The idea that party leaders are decisively important in the winning or losing of general elections is implicit in much political journalism, and it is a belief that some local political commentators have been eager to propagate.

It is very rarely true.

It is only in an extremely close-run race that the personality of the leader and the gulf between that leader's standing and the popularity of his principal opponent can make the difference between victory and defeat.

It is not even particularly uncommon for the political party of the less popular leader of the two main parties to be the one that wins the election.

While we have been noticing a decline in citizens' political trust and satisfaction with democracy, we know less about whether leader popularity is in decline and, if so, what drives this trend. Malta's major party leaders have become less popular over time. The effect of partisanship on leader popularity has weakened over time, while leader integrity traits have become more important.

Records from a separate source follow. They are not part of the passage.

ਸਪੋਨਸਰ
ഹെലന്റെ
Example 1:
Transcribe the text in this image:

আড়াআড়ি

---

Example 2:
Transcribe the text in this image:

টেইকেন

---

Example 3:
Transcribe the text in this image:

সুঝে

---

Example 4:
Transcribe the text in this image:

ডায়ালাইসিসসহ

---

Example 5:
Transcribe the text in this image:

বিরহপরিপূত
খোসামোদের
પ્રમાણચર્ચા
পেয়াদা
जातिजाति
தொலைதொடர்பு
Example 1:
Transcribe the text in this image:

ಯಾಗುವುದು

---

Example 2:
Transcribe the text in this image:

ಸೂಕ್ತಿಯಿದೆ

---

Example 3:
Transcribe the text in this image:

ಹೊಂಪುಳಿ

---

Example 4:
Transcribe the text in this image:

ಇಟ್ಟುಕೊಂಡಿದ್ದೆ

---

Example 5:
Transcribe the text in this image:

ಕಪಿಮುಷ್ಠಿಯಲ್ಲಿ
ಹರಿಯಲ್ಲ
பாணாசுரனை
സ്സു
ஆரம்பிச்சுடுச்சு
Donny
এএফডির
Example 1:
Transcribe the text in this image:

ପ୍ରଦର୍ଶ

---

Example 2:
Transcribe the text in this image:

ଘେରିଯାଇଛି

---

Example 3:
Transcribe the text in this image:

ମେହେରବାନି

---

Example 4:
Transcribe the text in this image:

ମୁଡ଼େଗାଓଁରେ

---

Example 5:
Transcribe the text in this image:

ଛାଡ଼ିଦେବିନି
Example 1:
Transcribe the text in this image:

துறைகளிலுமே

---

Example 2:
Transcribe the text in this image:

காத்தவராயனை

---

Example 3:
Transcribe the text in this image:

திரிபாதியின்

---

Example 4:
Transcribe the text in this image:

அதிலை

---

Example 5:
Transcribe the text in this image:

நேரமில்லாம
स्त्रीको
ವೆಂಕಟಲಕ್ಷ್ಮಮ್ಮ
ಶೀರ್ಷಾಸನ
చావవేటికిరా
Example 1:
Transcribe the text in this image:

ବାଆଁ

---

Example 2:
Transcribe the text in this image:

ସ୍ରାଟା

Leader popularity and trust rating refer to the degree to which leaders are liked and trusted by the public. A similar concept, likeability, captures this idea at the individual level. The popularity of leaders is normally supposed to form one component of the overall concept of political support.

It could reasonably be presumed that voters put their trust in party leaders based on their integrity, competence, effectiveness, reliability and warmth. Still, we can't be certain, as none of the frequent surveys have disclosed what credentials and criteria the resulting trust and popularity ratings were based on.

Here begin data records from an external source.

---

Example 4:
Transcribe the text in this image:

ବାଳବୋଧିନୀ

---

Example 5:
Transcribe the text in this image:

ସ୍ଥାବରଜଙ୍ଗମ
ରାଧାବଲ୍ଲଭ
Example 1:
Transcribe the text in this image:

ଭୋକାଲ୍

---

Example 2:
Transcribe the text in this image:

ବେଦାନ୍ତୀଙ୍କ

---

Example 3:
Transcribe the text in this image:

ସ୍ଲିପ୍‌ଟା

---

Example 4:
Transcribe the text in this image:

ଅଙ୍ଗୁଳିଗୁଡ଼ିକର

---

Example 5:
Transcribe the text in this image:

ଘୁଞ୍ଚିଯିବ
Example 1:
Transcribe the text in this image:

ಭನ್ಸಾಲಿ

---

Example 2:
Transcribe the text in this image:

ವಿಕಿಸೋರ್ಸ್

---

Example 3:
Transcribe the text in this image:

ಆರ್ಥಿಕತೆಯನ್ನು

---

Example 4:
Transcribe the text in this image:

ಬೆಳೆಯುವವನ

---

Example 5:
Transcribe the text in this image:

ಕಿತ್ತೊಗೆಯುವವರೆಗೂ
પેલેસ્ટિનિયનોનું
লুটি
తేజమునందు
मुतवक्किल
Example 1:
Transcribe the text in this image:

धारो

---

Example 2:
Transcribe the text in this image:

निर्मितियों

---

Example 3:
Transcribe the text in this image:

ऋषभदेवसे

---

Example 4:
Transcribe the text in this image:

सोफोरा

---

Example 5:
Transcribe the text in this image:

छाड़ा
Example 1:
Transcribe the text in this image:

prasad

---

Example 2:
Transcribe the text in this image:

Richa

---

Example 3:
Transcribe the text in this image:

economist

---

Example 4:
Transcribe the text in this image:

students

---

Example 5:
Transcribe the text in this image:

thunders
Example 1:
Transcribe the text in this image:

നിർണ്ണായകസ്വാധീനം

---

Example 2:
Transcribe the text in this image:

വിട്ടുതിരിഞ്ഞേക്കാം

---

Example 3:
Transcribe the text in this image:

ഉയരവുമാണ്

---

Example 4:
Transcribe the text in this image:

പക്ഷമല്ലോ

A significant amount of attention is given to opinion polls measuring the popularity of party leaders. The implication of much of this coverage is that the approval of party leaders matters when voters cast their votes. But what evidence is there to suggest that the popularity of party leaders is consequential for election outcomes?

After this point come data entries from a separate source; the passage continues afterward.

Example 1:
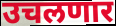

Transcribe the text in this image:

उचलणार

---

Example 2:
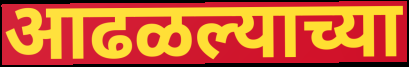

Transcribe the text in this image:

आढळल्याच्या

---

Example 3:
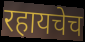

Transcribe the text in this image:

रहायचेच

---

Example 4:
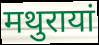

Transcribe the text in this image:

मथुरायां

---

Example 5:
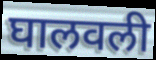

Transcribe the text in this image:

घालवली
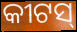
କୀଟସ୍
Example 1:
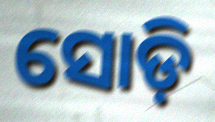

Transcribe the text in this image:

ସୋଡ଼ି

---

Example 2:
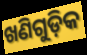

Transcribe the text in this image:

ଖଣିଗୁଡ଼ିକ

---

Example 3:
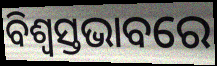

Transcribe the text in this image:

ବିଶ୍ୱସ୍ତଭାବରେ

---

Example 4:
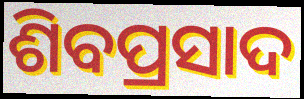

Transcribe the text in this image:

ଶିବପ୍ରସାଦ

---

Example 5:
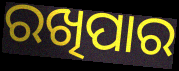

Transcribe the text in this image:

ରଖିପାର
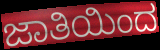
ಜಾತಿಯಿಂದ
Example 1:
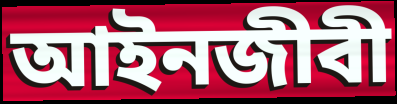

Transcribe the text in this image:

আইনজীবী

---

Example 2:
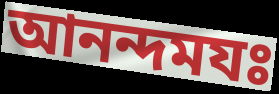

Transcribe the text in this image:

আনন্দমযঃ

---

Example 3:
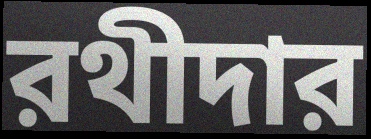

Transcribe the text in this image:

রথীদার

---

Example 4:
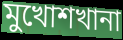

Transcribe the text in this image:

মুখোশখানা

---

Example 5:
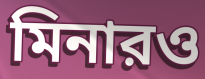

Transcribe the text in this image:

মিনারও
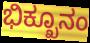
ಭಿಕ್ಖೂನಂ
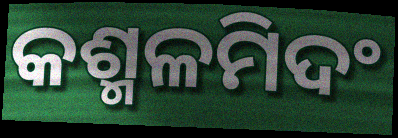
କଶ୍ମଳମିଦଂ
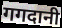
गगदानी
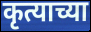
कृत्याच्या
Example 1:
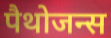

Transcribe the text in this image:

पैथोजन्स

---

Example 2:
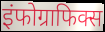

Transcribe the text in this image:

इंफोग्राफिक्स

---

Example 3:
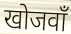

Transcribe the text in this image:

खोजवाँ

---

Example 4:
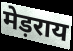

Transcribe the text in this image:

मेड़राय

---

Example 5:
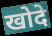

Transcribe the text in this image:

खोदे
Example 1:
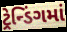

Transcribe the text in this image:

ટ્રેન્ડિંગમાં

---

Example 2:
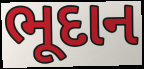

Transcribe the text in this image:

ભૂદાન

Leader approval ratings are much more volatile than general election vote shares, and focusing solely on party leader's approval may possibly lead to overly pessimistic predictions for mainstream parties, and particularly for the PN.

The more relevant question, however, is whether any of this matters in terms of election outcomes. Does the (dis)approval of a party leader have any association with the share of the vote that a party receives?

There is ostensibly some kind of a relationship, but it can turn out to be not terribly strong. The main point is simple: party leaders' approval ratings fluctuate much more dramatically than parties' vote shares. Just because a party leader has become drastically unpopular, this does not mean that the party will lose a drastic number of votes at the election.

The regular surveys being churned out by local media often ask voters to indicate a preference between different potential leaders of a party or ask how a change in leadership would change how they vote. These polls can give some indication of relative popularity, but they don't tell you much about how the political climate would change if leaders change.

Leadership changes usually do produce shifts in polling, but it is often fleeting.

Of course, a strong leader could achieve success by building a strong party organisation, improving the party's brand and offering a plausible policy platform. All these might be sustainable and so offer long-term advantages to the party.

Joseph Muscat was undoubtedly a strong leader; his influence on the Labour Party was near-complete. He dominated the party organisation, party policy and its electoral strategy. Under Muscat, Labour got its best ever electoral results, and he broadened Labour's base to make it attractive to high-class support that had traditionally only voted PN.

Both Labour and the PN rarely dump their leaders because the alternative to even a bleak status quo is much riskier. True, the PN have removed leaders slightly more often, but only because in those instances they calculated that an internal coup was unambiguously in their party's interests.

Perhaps rather than removing its leader, a high-risk, destabilising move that would not improve its electoral prospects, the PN should be worrying more about its paucity of heavyweight candidates.